One, which shows a blip streaking across the sky before flashing brighter than a half-dozen suns, is particularly captivating and looks like a scene out of a movie – just not the movie that I ever, ever wanted to see in real life. Had that happened in New Jersey I would have been hiding behind the couch, chain-smoking cigarettes and ranting about how the world was ending.
Thankfully, it was in Russia, and because the 10,000-ton meteor wasn't all that large (in cosmic terms), the video remains a fascinating bit of science instead of an impromptu documentary on how the world ended.
But even knowing how bad it could have been, the event has had one huge benefit: in one fell swoop, that chunk of rock reinforced the faltering notion that space science is, well, kind of important, and it illustrated that in a way that hundreds of broke, frustrated columnists like me couldn't do in a century.
Make no mistake: nothing was stopping that meteor from being three miles wide, and it is a total roll of the dice as to how close these things come to Earth. If it had been that big we likely would have detected it, of course, but that doesn't mean that we could do anything to stop it aside from launching some "Hail Mary" nukes and praying — a pretty poor game plan for saving humanity and ensuring the survival of the human race.
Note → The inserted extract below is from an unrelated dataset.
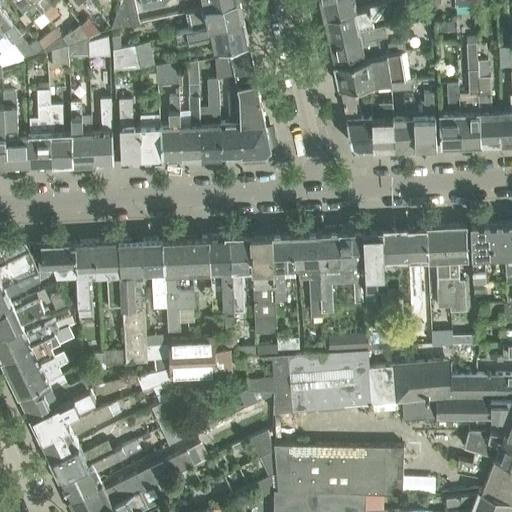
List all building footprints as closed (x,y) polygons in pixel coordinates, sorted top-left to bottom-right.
[(0,0),(0,22),(2,25),(6,30),(15,42),(25,54),(47,47),(41,38),(38,35),(30,42),(13,21),(0,4),(0,0)] [(44,7),(39,0),(38,0),(18,0),(32,17),(44,7)] [(121,0),(112,26),(139,20),(134,0),(121,0)] [(228,0),(205,5),(185,10),(189,26),(243,14),(239,0),(228,0)] [(321,0),(325,15),(356,8),(354,0),(321,0)] [(427,0),(418,0),(420,20),(428,19),(427,0)] [(325,15),(329,35),(371,26),(369,17),(389,13),(387,2),(376,4),(356,8),(325,15)] [(189,26),(176,29),(178,42),(212,34),(215,49),(249,42),(247,33),(245,23),(243,14),(189,26)] [(81,20),(63,33),(68,40),(89,34),(91,33),(81,20)] [(455,20),(438,20),(438,30),(455,30),(455,20)] [(380,24),(371,26),(329,35),(334,56),(379,46),(377,35),(387,33),(385,23),(380,24)] [(47,47),(51,46),(68,40),(61,30),(58,25),(41,38),(47,47)] [(90,52),(109,52),(108,32),(89,38),(90,52)] [(121,33),(112,34),(113,46),(122,44),(121,33)] [(69,53),(90,52),(89,38),(89,34),(68,40),(69,53)] [(150,38),(136,41),(141,64),(155,61),(150,38)] [(389,51),(405,48),(403,38),(387,41),(389,51)] [(70,65),(69,53),(68,40),(51,46),(52,66),(70,65)] [(141,65),(141,64),(136,41),(122,44),(113,46),(114,66),(141,65)] [(461,142),(481,141),(478,75),(478,59),(477,41),(466,41),(468,90),(459,90),(461,142)] [(25,54),(15,42),(0,53),(0,57),(3,61),(25,54)] [(237,80),(239,89),(242,152),(266,151),(272,144),(250,46),(231,50),(235,72),(237,80)] [(410,77),(405,48),(389,51),(335,60),(339,82),(353,82),(370,80),(392,78),(410,77)] [(216,54),(217,76),(235,72),(231,50),(216,54)] [(178,80),(177,62),(177,57),(157,61),(158,81),(178,80)] [(499,107),(501,140),(511,139),(511,57),(510,57),(511,91),(509,91),(510,107),(499,107)] [(187,60),(188,80),(189,91),(190,119),(180,119),(182,155),(202,154),(200,103),(199,79),(197,58),(187,60)] [(489,58),(478,59),(478,75),(489,75),(489,58)] [(491,75),(489,75),(478,75),(481,141),(501,140),(499,107),(493,107),(491,75)] [(202,154),(221,153),(219,118),(218,90),(217,76),(207,77),(208,102),(200,103),(202,154)] [(411,77),(410,77),(392,78),(392,88),(412,88),(411,77)] [(237,80),(229,82),(230,89),(239,89),(237,80)] [(439,110),(441,143),(461,142),(459,90),(459,80),(446,80),(447,109),(439,110)] [(355,91),(353,82),(339,82),(352,142),(357,147),(371,146),(370,114),(360,115),(355,91)] [(32,128),(30,128),(32,162),(53,161),(50,102),(49,87),(37,87),(38,116),(31,116),(32,128)] [(15,88),(4,89),(5,103),(7,163),(32,162),(30,128),(19,129),(17,103),(15,103),(15,88)] [(242,152),(239,89),(230,89),(229,90),(230,117),(219,118),(221,153),(242,152)] [(412,113),(414,144),(437,143),(435,90),(424,90),(425,98),(412,99),(413,113),(412,113)] [(393,113),(394,145),(414,144),(412,113),(413,113),(412,99),(412,91),(403,91),(404,113),(393,113)] [(161,156),(182,155),(180,119),(179,92),(169,92),(170,119),(160,120),(161,156)] [(103,124),(93,125),(94,159),(114,158),(111,96),(101,96),(103,124)] [(131,98),(119,99),(122,158),(142,157),(141,121),(132,121),(131,98)] [(82,99),(71,100),(73,126),(73,160),(94,159),(93,125),(92,109),(82,109),(82,99)] [(392,100),(370,101),(370,114),(371,146),(394,145),(393,113),(392,100)] [(62,101),(50,102),(53,161),(73,160),(73,126),(63,127),(62,101)] [(140,111),(141,121),(142,157),(161,156),(160,120),(159,111),(140,111)] [(511,219),(492,220),(494,254),(505,253),(506,278),(511,278),(511,219)] [(485,254),(494,254),(492,220),(471,221),(474,281),(485,280),(486,280),(485,254)] [(468,256),(467,221),(447,222),(451,303),(451,309),(467,308),(465,275),(460,276),(459,256),(468,256)] [(451,303),(447,222),(427,223),(429,256),(429,258),(437,257),(439,304),(451,303)] [(419,257),(429,256),(427,223),(407,224),(410,293),(411,311),(419,311),(421,297),(419,257)] [(400,294),(410,293),(407,224),(382,225),(385,270),(399,270),(400,294)] [(364,226),(366,271),(385,270),(382,225),(364,226)] [(364,226),(339,227),(342,277),(355,277),(356,299),(367,298),(366,271),(364,226)] [(339,227),(318,228),(322,309),(332,308),(330,278),(342,277),(339,227)] [(312,314),(322,313),(318,228),(312,229),(299,229),(297,229),(299,264),(299,276),(310,276),(312,314)] [(278,230),(272,230),(276,299),(286,298),(285,275),(295,275),(295,264),(299,264),(297,229),(292,229),(278,230)] [(277,328),(277,314),(272,230),(250,231),(252,266),(255,330),(277,328)] [(242,267),(252,266),(250,231),(229,232),(233,298),(233,309),(244,308),(242,267)] [(233,298),(229,232),(224,233),(212,233),(208,233),(208,235),(209,235),(211,268),(222,267),(224,309),(233,309),(233,298)] [(208,233),(196,234),(164,235),(167,289),(167,304),(168,328),(179,327),(179,319),(194,319),(193,304),(195,304),(193,274),(197,274),(197,269),(211,268),(209,235),(208,235),(208,233)] [(167,304),(167,289),(164,235),(142,236),(144,272),(153,271),(155,305),(167,304)] [(148,358),(146,332),(144,272),(142,236),(119,237),(123,303),(123,306),(125,346),(126,359),(148,358)] [(110,304),(123,303),(119,237),(97,238),(99,273),(109,272),(110,304)] [(97,238),(75,239),(77,270),(78,292),(78,296),(78,306),(79,315),(91,314),(90,307),(92,307),(91,273),(99,273),(97,238)] [(77,270),(75,239),(42,241),(43,262),(43,263),(54,262),(56,270),(56,272),(77,270)] [(0,286),(28,273),(40,267),(40,265),(38,267),(29,247),(6,258),(0,244),(0,286)] [(28,273),(0,286),(0,308),(14,302),(10,294),(40,279),(40,276),(56,270),(54,262),(43,263),(43,262),(40,265),(40,267),(28,273)] [(369,327),(388,326),(385,270),(366,271),(367,298),(369,327)] [(485,280),(474,281),(474,292),(485,292),(485,280)] [(66,302),(63,293),(62,288),(50,294),(57,307),(66,302)] [(63,293),(66,302),(78,296),(78,292),(63,293)] [(14,302),(0,308),(0,334),(28,321),(26,317),(45,308),(41,299),(18,310),(14,302)] [(504,311),(498,311),(498,318),(511,317),(511,300),(506,300),(504,300),(504,311)] [(233,313),(224,314),(225,327),(234,327),(233,313)] [(0,334),(0,351),(2,356),(62,327),(58,318),(32,330),(28,321),(0,334)] [(475,318),(476,331),(476,338),(484,338),(483,318),(475,318)] [(70,323),(62,327),(2,356),(11,374),(57,352),(53,344),(75,333),(70,323)] [(411,325),(388,326),(389,343),(412,342),(411,325)] [(255,326),(241,327),(242,340),(256,339),(255,326)] [(370,345),(387,344),(389,343),(388,326),(369,327),(369,329),(370,345)] [(452,326),(432,327),(433,341),(453,340),(452,332),(452,326)] [(511,327),(502,328),(502,339),(511,338),(511,327)] [(369,329),(344,330),(345,346),(370,345),(369,329)] [(329,347),(345,346),(344,330),(328,331),(329,347)] [(168,331),(146,332),(148,358),(154,357),(170,356),(169,336),(168,331)] [(476,331),(452,332),(453,340),(476,338),(476,331)] [(169,336),(170,356),(170,364),(171,375),(171,379),(176,378),(176,374),(216,372),(216,374),(231,374),(230,347),(215,348),(214,334),(169,336)] [(299,335),(278,336),(278,339),(278,347),(300,346),(299,335)] [(278,350),(273,350),(274,370),(275,385),(275,388),(273,408),(273,410),(295,408),(295,407),(306,406),(402,398),(435,395),(447,394),(491,393),(511,392),(511,338),(502,339),(484,339),(484,347),(500,347),(500,354),(511,354),(511,371),(452,372),(451,358),(450,354),(387,359),(371,360),(370,345),(345,346),(329,347),(278,350)] [(256,341),(256,343),(257,351),(278,350),(278,347),(278,339),(256,341)] [(235,352),(243,352),(257,351),(256,343),(235,344),(235,352)] [(103,360),(126,359),(125,346),(102,347),(103,360)] [(11,374),(20,392),(64,370),(60,362),(69,358),(65,348),(57,352),(11,374)] [(155,368),(170,364),(170,356),(154,357),(155,368)] [(171,375),(170,364),(155,368),(136,373),(142,388),(152,384),(171,375)] [(68,379),(64,370),(20,392),(30,413),(61,398),(60,396),(90,382),(85,373),(73,379),(68,379)] [(30,413),(40,435),(71,419),(67,411),(96,397),(91,387),(62,401),(61,398),(30,413)] [(472,427),(467,443),(477,446),(511,456),(511,392),(491,393),(492,414),(511,416),(510,418),(506,428),(505,429),(492,427),(490,437),(482,434),(482,427),(472,427)] [(437,414),(492,414),(491,393),(447,394),(435,395),(437,414)] [(271,394),(202,428),(206,435),(232,422),(233,426),(244,420),(242,417),(264,406),(264,424),(271,424),(271,394)] [(435,395),(402,398),(404,417),(437,414),(435,395)] [(71,419),(40,435),(50,454),(79,440),(75,431),(114,412),(109,401),(71,419)] [(173,418),(159,425),(168,442),(182,434),(173,418)] [(249,434),(259,454),(273,447),(267,426),(249,434)] [(79,440),(50,454),(59,474),(113,447),(107,435),(83,447),(79,440)] [(196,441),(165,457),(167,461),(172,472),(196,461),(190,449),(199,446),(196,441)] [(405,443),(272,441),(273,447),(275,471),(277,487),(318,489),(367,490),(383,491),(383,490),(402,491),(405,443)] [(128,454),(123,443),(113,447),(59,474),(68,491),(102,475),(98,468),(128,454)] [(458,468),(488,474),(484,484),(511,494),(511,456),(477,446),(474,457),(461,455),(458,468)] [(273,447),(259,454),(268,474),(275,471),(273,447)] [(102,475),(68,491),(77,511),(90,511),(140,488),(143,487),(135,471),(107,485),(102,475)] [(274,487),(277,487),(275,471),(268,474),(252,483),(251,500),(274,487)] [(506,511),(511,497),(511,494),(484,484),(481,491),(478,490),(446,494),(447,504),(474,501),(472,506),(488,511),(506,511)] [(317,511),(318,489),(277,487),(274,487),(273,511),(317,511)] [(140,488),(90,511),(131,511),(148,504),(140,488)] [(366,511),(367,508),(367,490),(318,489),(317,511),(366,511)] [(383,508),(383,491),(367,490),(367,508),(383,508)] [(210,503),(209,511),(229,511),(230,503),(210,503)]
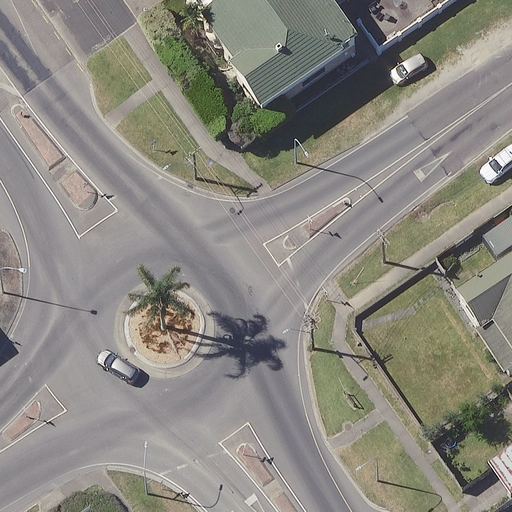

Sound like a movie script? Of course it does. But it’s wholly possible, and it has happened, over and over and over again. One need only look up at the massive craters on our own moon to realize that the biography of the Earth is rife with apocalyptic, world-ending impacts.
But we, in what seems like a permanent mission to swallow the barrel of our own shotgun, refuse to adequately fund our one line of defense against all this (the National Aeronautics and Space Administration) and in this "GOVERNMENT IS SOOO EVIL!" era, you can pretty much type "NASA budget cuts" into Google on any given day and find something new that’s on the chopping block.
Every year the pool of money devoted to scientific exploration shrinks — down to $17.7 billion from $18.4 billion two years ago — and programs are cut and ideas abandoned because politicians (including President Obama) refuse to devote money to it. That is not how it should be.
I will never understand the zeal with which we’ve abandoned our space program, and the lack of progress we’ve made since the leaps and bounds of the mid-20th century is especially frustrating. But hopefully, the Russian meteor will renew both interest in and concern about our space program and let us move forward again on the grand plans we’ve walked away from.
After all, as the famous Bill Nye succinctly said in a CNN interview last summer: "If the Earth gets hit by an asteroid, it’s game over. It’s control-alt-delete for civilization."
Being as we are the only species to walk the Earth that has both the technology and the ability to avoid this fate, I suggest we take this responsibility more seriously.